Zipf's law and Heaps' law are mathematically related — given Zipf's distribution, you can derive Heaps' law as a consequence. But they have independent practical interest. Heaps' law is what tells you, for instance, that a 1-million-word training corpus for a machine translation system probably contains about 50,000 distinct words, while a 100-million-word corpus contains about 500,000. The growth is sublinear, and predictably so.
Where else the law shows up
Zipf's law generalizes far beyond words. The same 1/N rank-frequency pattern appears in:
- City populations (the largest city in a country is about twice the size of the second largest)
- Wealth distributions (in approximate form; the modern reality is more skewed)
- Website traffic (the most-visited site of any niche has roughly twice the traffic of the second-most-visited)
- Citation counts in academic papers
- The frequencies of words in code (for programming languages, not just natural languages)
- The sizes of files on a typical hard drive
- Earthquake magnitudes (the Gutenberg-Richter law is a Zipfian distribution)
The general phenomenon is sometimes called a "power law distribution" or, when the exponent is exactly 1, a "Zipfian distribution." There is a small academic industry around proposing mechanisms for power laws — preferential attachment, self-organized criticality, log-normal mixtures — and the empirical literature is full of cases where one mechanism fits one domain better than another. There is no single explanation that covers all the cases.
What the law might mean
The honest scientific answer, after seventy-five years of study, is that we do not know definitively why Zipf's law holds for language. We know it does. We know that random typing produces it, that information-theoretic optimization predicts it, that the law generalizes far beyond words, and that no proposed mechanism is fully satisfying.
The unsatisfying nature of the answer is itself interesting. Zipf's law is a regularity that is almost as universal as physical laws like gravity or thermodynamics, yet it lacks a comparably rigorous foundation. It might be that no single mechanism is responsible — that multiple distinct processes (random sampling, optimization, dictionary construction, communication) all happen to produce similar distributions, and the apparent universality is a kind of mathematical coincidence.
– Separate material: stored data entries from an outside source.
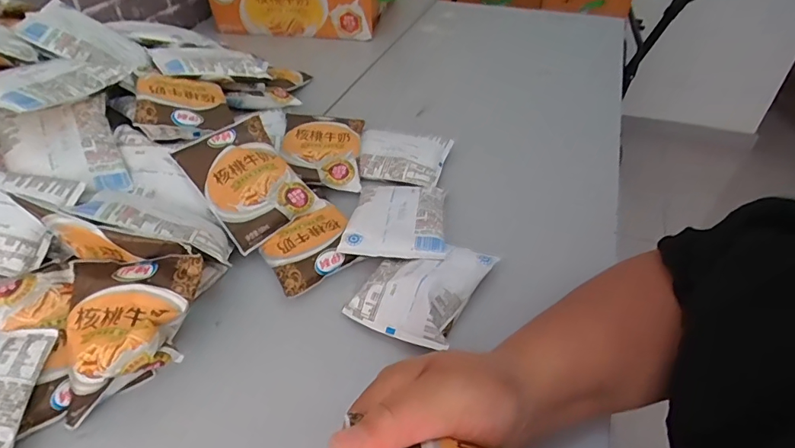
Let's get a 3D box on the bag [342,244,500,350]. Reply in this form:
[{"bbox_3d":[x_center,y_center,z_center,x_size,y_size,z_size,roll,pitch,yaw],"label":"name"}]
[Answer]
[{"bbox_3d":[0.023,0.048,0.415,0.089,0.023,0.114,20,46,21],"label":"bag"}]

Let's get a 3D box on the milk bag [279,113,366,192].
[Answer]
[{"bbox_3d":[-0.091,-0.091,0.564,0.094,0.027,0.115,0,42,0],"label":"milk bag"}]

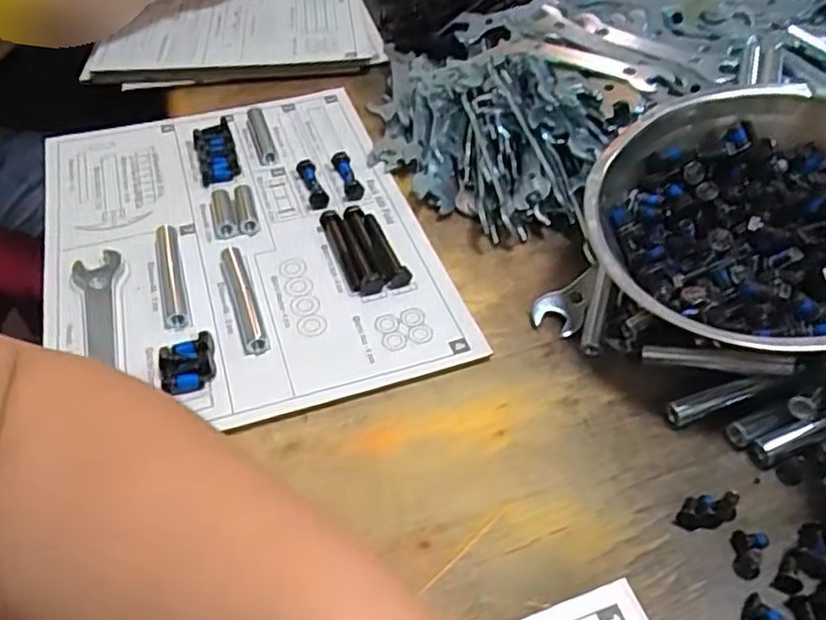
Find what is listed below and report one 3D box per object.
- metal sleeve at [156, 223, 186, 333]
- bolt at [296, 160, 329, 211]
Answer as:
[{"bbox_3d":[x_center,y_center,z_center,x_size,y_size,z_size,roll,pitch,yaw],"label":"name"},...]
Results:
[{"bbox_3d":[-0.175,-0.024,0.497,0.017,0.018,0.096,-12,48,-12],"label":"metal sleeve"},{"bbox_3d":[-0.084,-0.105,0.580,0.015,0.012,0.056,-15,48,-14],"label":"bolt"}]

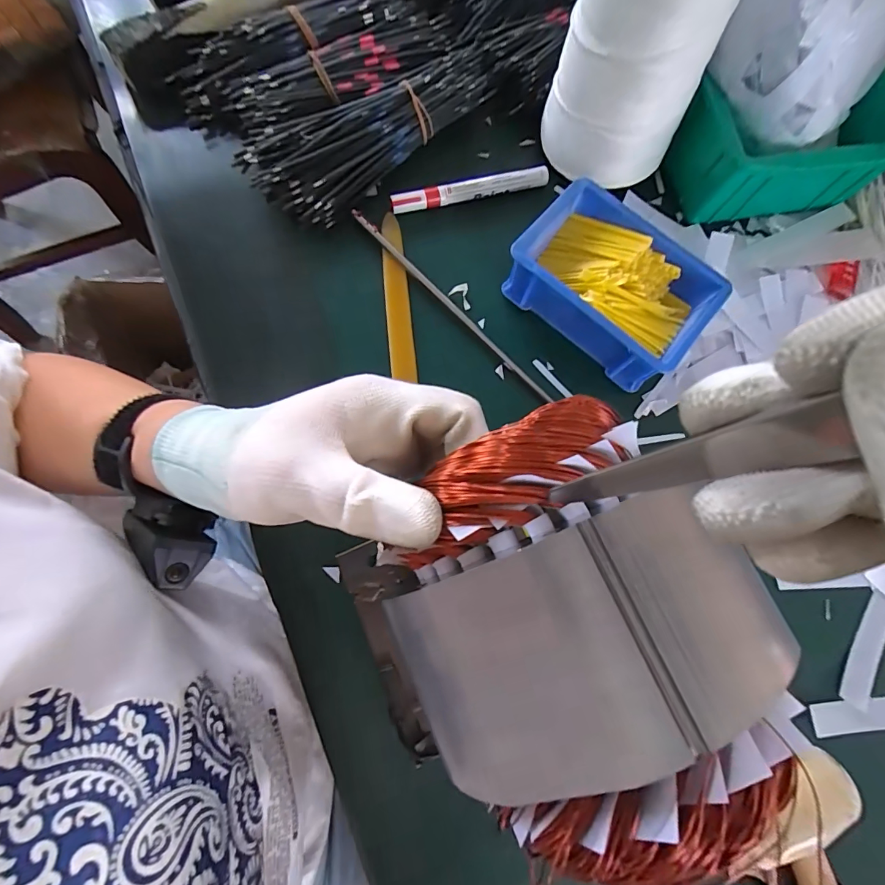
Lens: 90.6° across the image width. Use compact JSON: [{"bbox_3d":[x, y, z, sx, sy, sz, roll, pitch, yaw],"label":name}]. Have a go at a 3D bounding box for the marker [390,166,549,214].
[{"bbox_3d":[0.025,-0.221,0.379,0.140,0.009,0.013,-14,78,-7],"label":"marker"}]

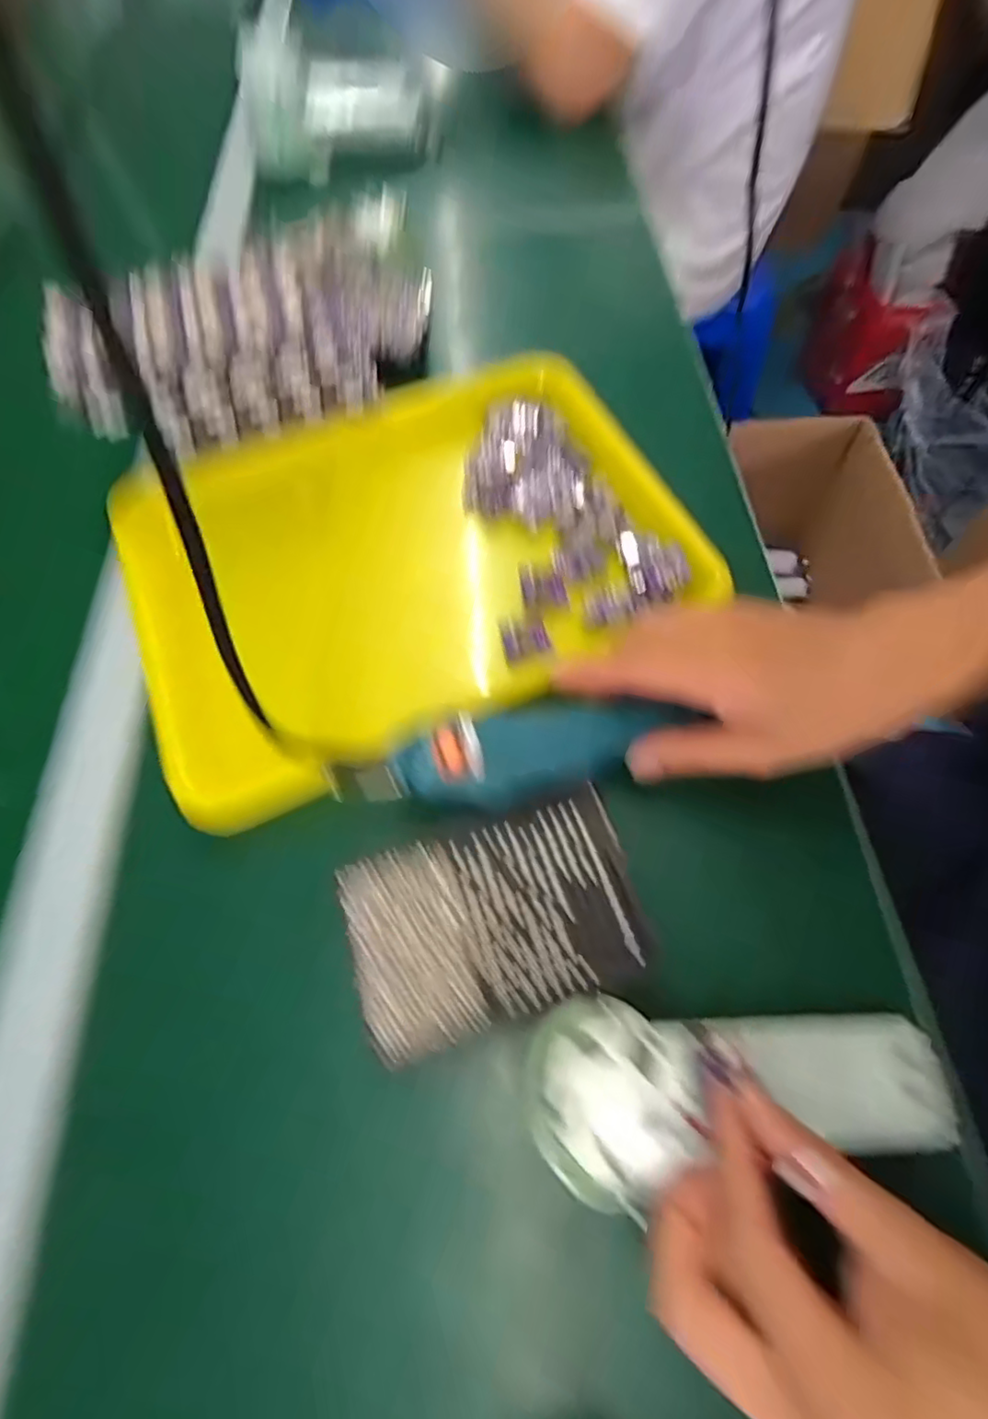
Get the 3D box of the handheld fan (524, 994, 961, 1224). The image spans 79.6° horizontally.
[{"bbox_3d":[0.100,0.155,0.242,0.176,0.026,0.064,5,62,-10],"label":"handheld fan"}]

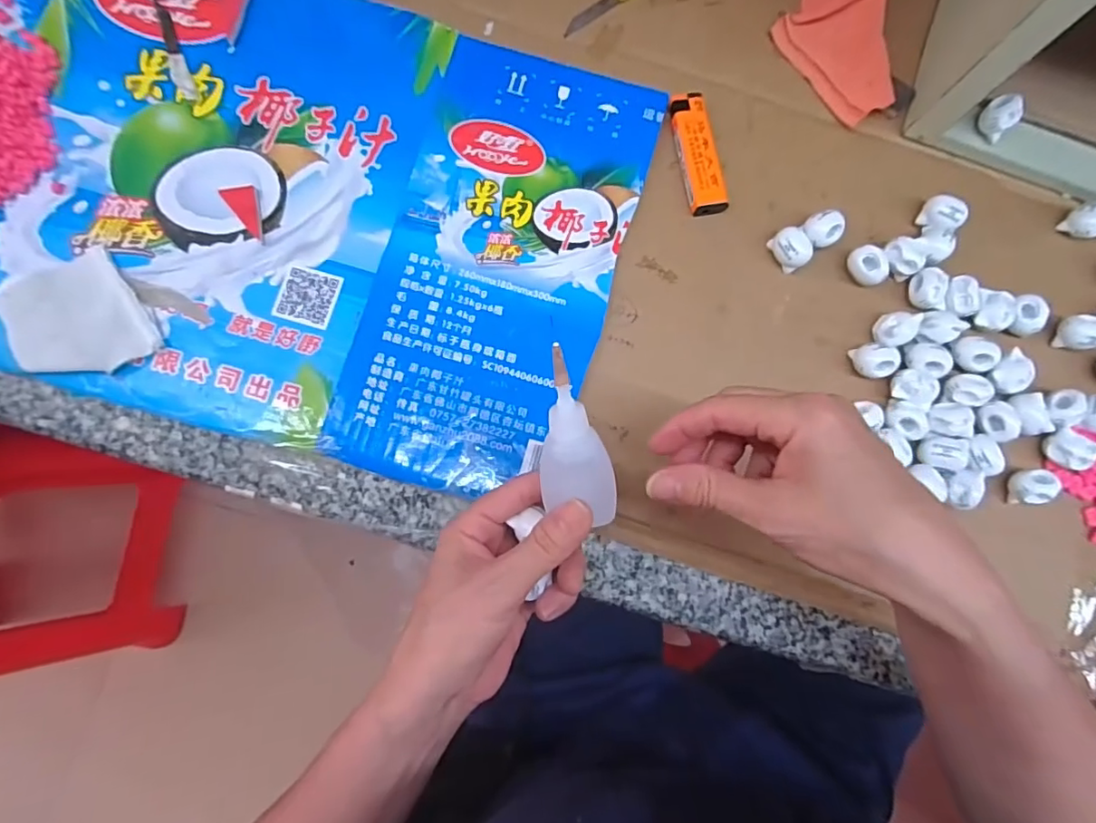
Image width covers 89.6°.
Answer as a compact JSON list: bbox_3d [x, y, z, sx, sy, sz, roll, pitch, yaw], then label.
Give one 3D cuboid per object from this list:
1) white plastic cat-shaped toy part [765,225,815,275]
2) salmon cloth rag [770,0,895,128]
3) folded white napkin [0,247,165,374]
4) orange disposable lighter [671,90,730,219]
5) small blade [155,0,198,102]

Or it might be that there is a deeper principle we have not yet identified, something like an entropy maximization condition that all these systems approximately satisfy. Researchers like Cosma Shalizi have argued for something like this view, treating Zipf's law as the most parsimonious distribution consistent with certain constraints on the underlying generating process.
What the law lets us do
Whatever its cause, Zipf's law is a useful tool. Search engines use it to weight terms (rare words are more informative than common ones, which is the basis of TF-IDF). Compression algorithms exploit it (Huffman coding gives short codes to common words). Language models implicitly learn it during training. Linguists use deviations from it to compare texts: a text that fits Zipf's law badly is unusual in some way that might be worth investigating.
Most strikingly, large language model outputs follow Zipf's law nearly as well as human texts do, which is one of several quiet pieces of evidence that the models have learned something deep about the statistical structure of language even if we are not sure what to call it.
The deeper point is that Zipf's law is one of the cases where a mathematical regularity precedes an explanation. We discovered the pattern, found it everywhere, and have not yet found the satisfying account of why. That is more common in science than the standard narrative suggests, and it is one of the more honest places where mathematics, linguistics, and information theory all admit they are still working it out.